8 de septiembre de 2019

El periódico en papel


Las palabras y la vida

Alberto Martín Baró

En la misma acera de la casa de la familia de mi mujer, donde nos alojamos durante nuestras estancias en Santander, hay una cafetería diligentemente regentada y atendida por tres jóvenes croatas, que además hablan muy bien el español. Si todos los inmigrantes que llegan a España fueran como ellas, la inmigración dejaría de ser un problema. Pero no es mi intención referirme a la condición de extranjeras de estas encargadas de la cafetería, sino a lo bien que llevan a cabo su trabajo. Entre las atenciones que dispensan a sus clientes está el poner a su disposición dos periódicos, el “Diario Montañés” y el “As”. Yo habría pensado que este segundo sería el más solicitado, pero no es así. A la hora del desayuno se desarrolla una auténtica batalla entre algunos de los asistentes para hacerse con el diario cántabro. Los que no han andado lo bastante rápidos para conseguir el disputado botín miran de reojo al lector para ver cuándo acaba su lectura.

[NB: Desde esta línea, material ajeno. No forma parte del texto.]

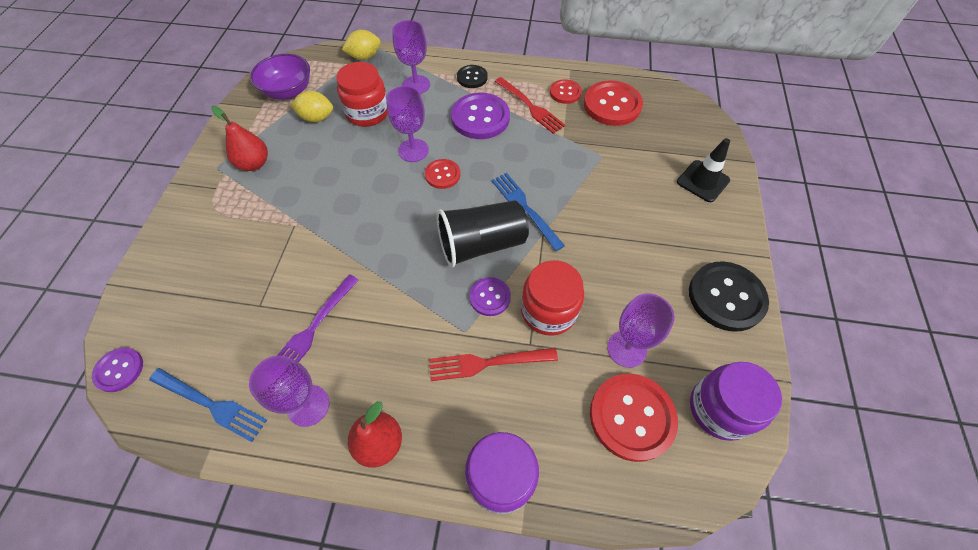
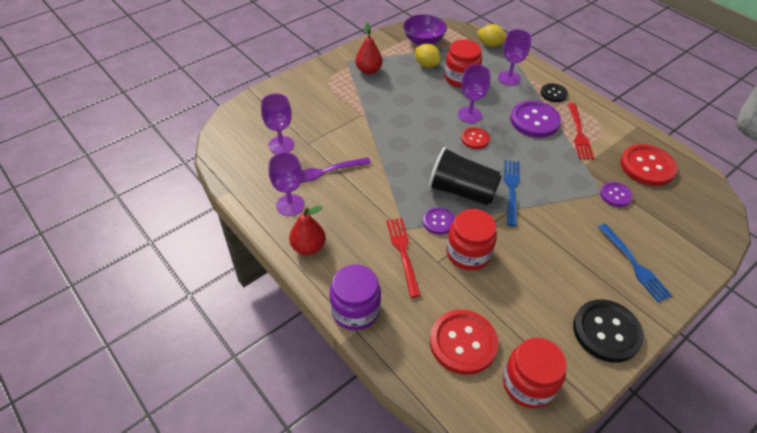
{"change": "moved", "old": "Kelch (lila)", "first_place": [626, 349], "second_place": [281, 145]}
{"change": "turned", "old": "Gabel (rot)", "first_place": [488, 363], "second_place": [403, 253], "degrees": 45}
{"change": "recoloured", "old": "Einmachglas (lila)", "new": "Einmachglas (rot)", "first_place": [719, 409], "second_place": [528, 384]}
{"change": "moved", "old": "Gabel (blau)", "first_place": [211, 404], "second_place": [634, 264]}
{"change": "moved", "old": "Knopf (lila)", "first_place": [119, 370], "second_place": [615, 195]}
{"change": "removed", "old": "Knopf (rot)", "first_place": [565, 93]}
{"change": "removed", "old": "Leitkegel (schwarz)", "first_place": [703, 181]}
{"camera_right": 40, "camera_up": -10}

Esta anécdota mañanera puede tener una doble interpretación. Por un lado, en unos tiempos en los que la prensa tradicional está siendo desbancada por la información digital, me pareció extraño ese afán por consultar un periódico en papel. Por otro lado, confirma el descenso de la venta de este tipo de publicaciones, pues los clientes de la cafetería no están dispuestos a gastarse el euro y cincuenta céntimos que cuesta el “Diario Montañés”.

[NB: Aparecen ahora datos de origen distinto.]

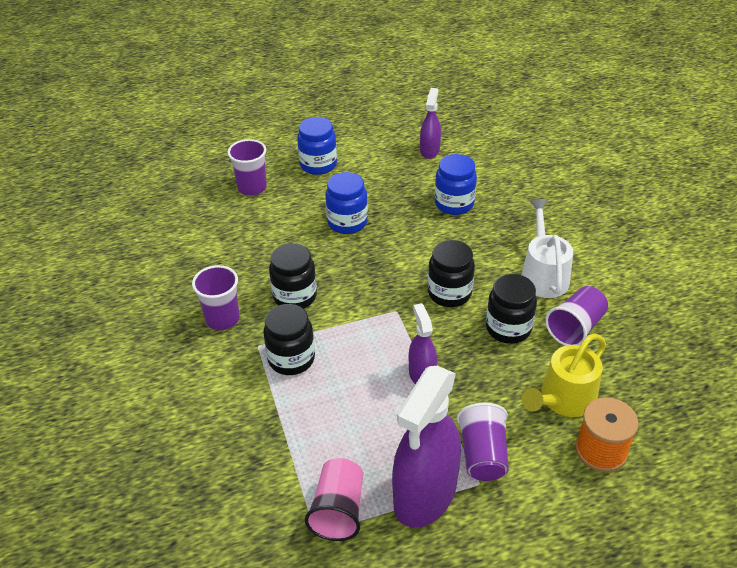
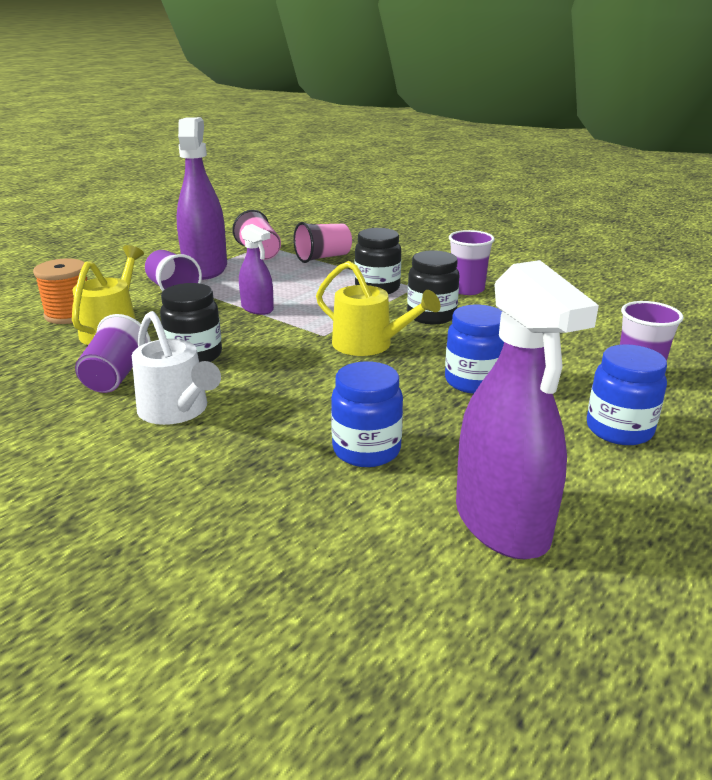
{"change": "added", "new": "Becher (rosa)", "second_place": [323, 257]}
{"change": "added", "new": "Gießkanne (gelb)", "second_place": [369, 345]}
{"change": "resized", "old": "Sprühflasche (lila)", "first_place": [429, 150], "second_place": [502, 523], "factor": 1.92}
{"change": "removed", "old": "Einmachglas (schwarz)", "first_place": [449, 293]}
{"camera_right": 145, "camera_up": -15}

Los quiosqueros también acusan este declive de las ventas de los periódicos y las revistas en papel. Al personal le resulta más barato, y más cómodo y rápido, informarse en los medios digitales a través del móvil. Y los ecologistas celebran el consiguiente ahorro de papel, que en gran parte aún se sigue produciendo a partir de la celulosa y esta de la madera de los árboles.

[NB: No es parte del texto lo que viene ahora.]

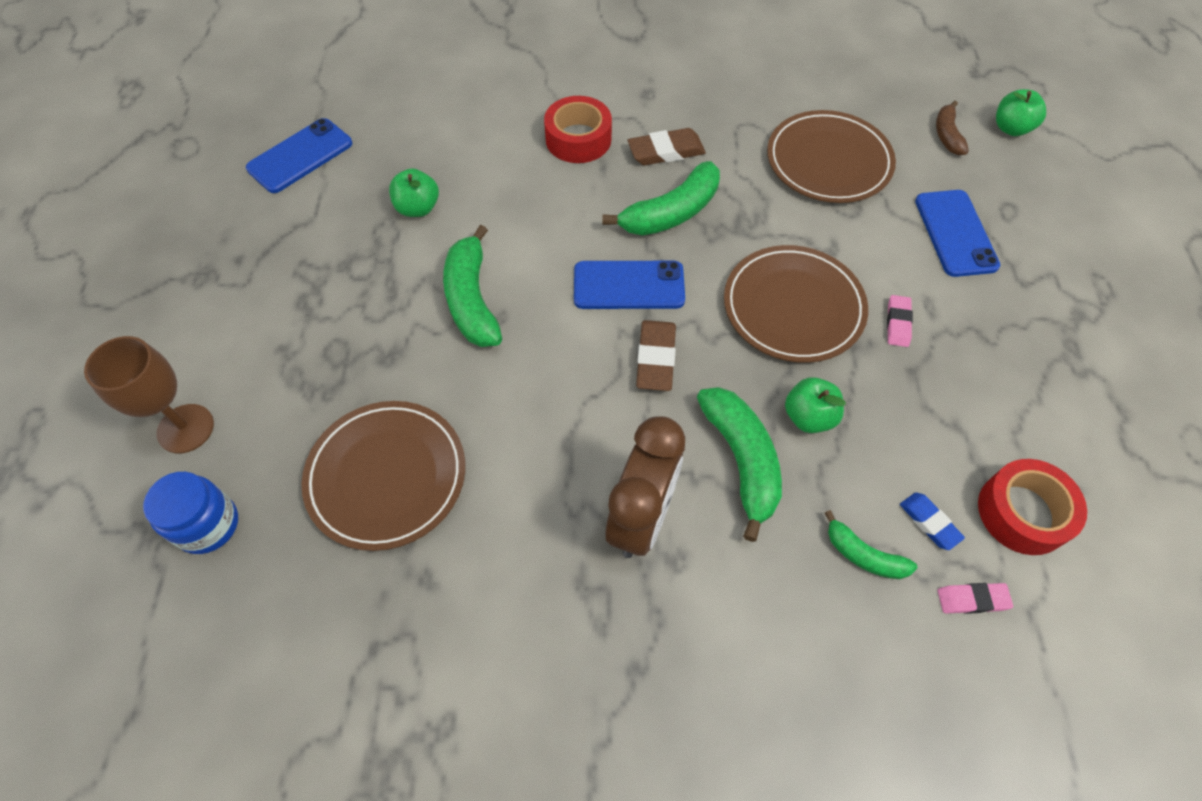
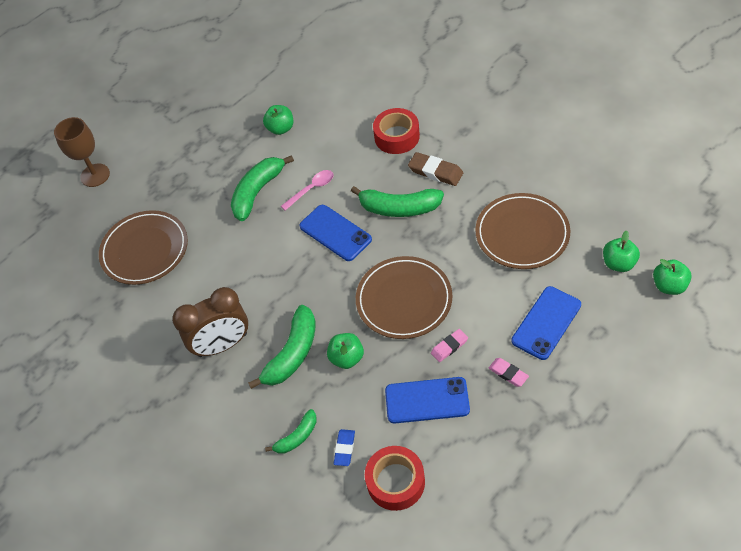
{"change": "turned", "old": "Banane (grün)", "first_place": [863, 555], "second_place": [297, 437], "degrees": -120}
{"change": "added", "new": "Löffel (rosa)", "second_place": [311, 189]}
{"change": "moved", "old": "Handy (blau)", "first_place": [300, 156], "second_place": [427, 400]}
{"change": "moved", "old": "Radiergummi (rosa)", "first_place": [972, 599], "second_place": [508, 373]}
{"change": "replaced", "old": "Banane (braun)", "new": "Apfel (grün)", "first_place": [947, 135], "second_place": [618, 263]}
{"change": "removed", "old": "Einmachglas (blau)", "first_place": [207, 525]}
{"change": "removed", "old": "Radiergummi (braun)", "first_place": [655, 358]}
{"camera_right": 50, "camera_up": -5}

Yo también me informo en los diarios digitales, pero me gusta más leer los periódicos en papel. Del mismo modo que disfruto más leyendo libros publicados en papel. Cuando leo en pantalla, sea del ordenador, de una tablet, del móvil o de un libro electrónico, me parece que estoy trabajando, como me ha tocado hacerlo en mi actividad profesional de editor desde que se informatizó el proceso de edición y de impresión.
Mi vida, desde que era niño, ha estado rodeada de periódicos. Mi padre, periodista y asiduo articulista, colaboró con los principales diarios de España de la segunda mitad del siglo pasado.
Diarios como el “ABC”, el “Ya”, “La Gaceta del Norte”, “El Correo Español-El Pueblo Vasco”, y los que se englobaban en la Agencia Logos, como “La Verdad” de Murcia, “Hoy” de Badajoz, el “Diario Montañés” de Santander, el “Faro de Vigo” entre otros, llegaban a nuestra casa por correo, amén de los que compraba nuestro padre. A los que había que añadir los tres de Valladolid: “Diario Regional”, que dirigió nuestro padre durante varios años, “El Norte de Castilla” y “Alerta”.
Los periódicos y las revistas que se acumulaban en casa nos turnábamos los hermanos en venderlos cada semana como papel viejo. ¿Qué obtendríamos con aquella venta, cuatro o cinco pesetas? Que se sumaban a la propina, por supuesto módica en una familia de seis hijos.
Muchos años más tarde, en las distintas editoriales en las que trabajé, me dolía tener que mandar al “papelote” libros que llevaban años en los almacenes sin venderse. Protestaban a mis jefes los autores de tales obras, convencidos de que las mismas no podían por menos de contar con un buen número de lectores y compradores. De no ser así, la culpa sería de la editorial, que no las había distribuido y promocionado como debía.
Volviendo a los periódicos en papel, diré en su defensa que me parecen en general mejor maquetados y más cuidados que los digitales. Cuando me he familiarizado con una determinada distribución de las distintas secciones, me molesta que un nuevo diseño la cambie.
Dedico todas las mañanas un par de horas a su lectura. Y es un rato placentero, que podría serlo más si las noticias fueran más gratas. Pero de las guerras, las migraciones, los campos de refugiados, los atentados, las crisis económicas y demás calamidades que asolan el mundo y son el pan nuestro de cada día no tienen la culpa los diarios.
Busco los artículos de mis autores preferidos, que a menudo me sugieren temas para los míos. Ya el título y la entradilla me animan a su lectura o desaniman. He lamentado con frecuencia el exceso de comentarios políticos en que todos los articulistas incurrimos. Tanto más lamentable cuando el columnista en cuestión ha demostrado ser capaz de deleitarnos con escritos de gran belleza literaria o de profundo pensamiento.
Concluyo la lectura del periódico resolviendo el sudoku y los crucigramas de la página de pasatiempos. Dicen los expertos que esta actividad ayuda a mantener ágil nuestra mente.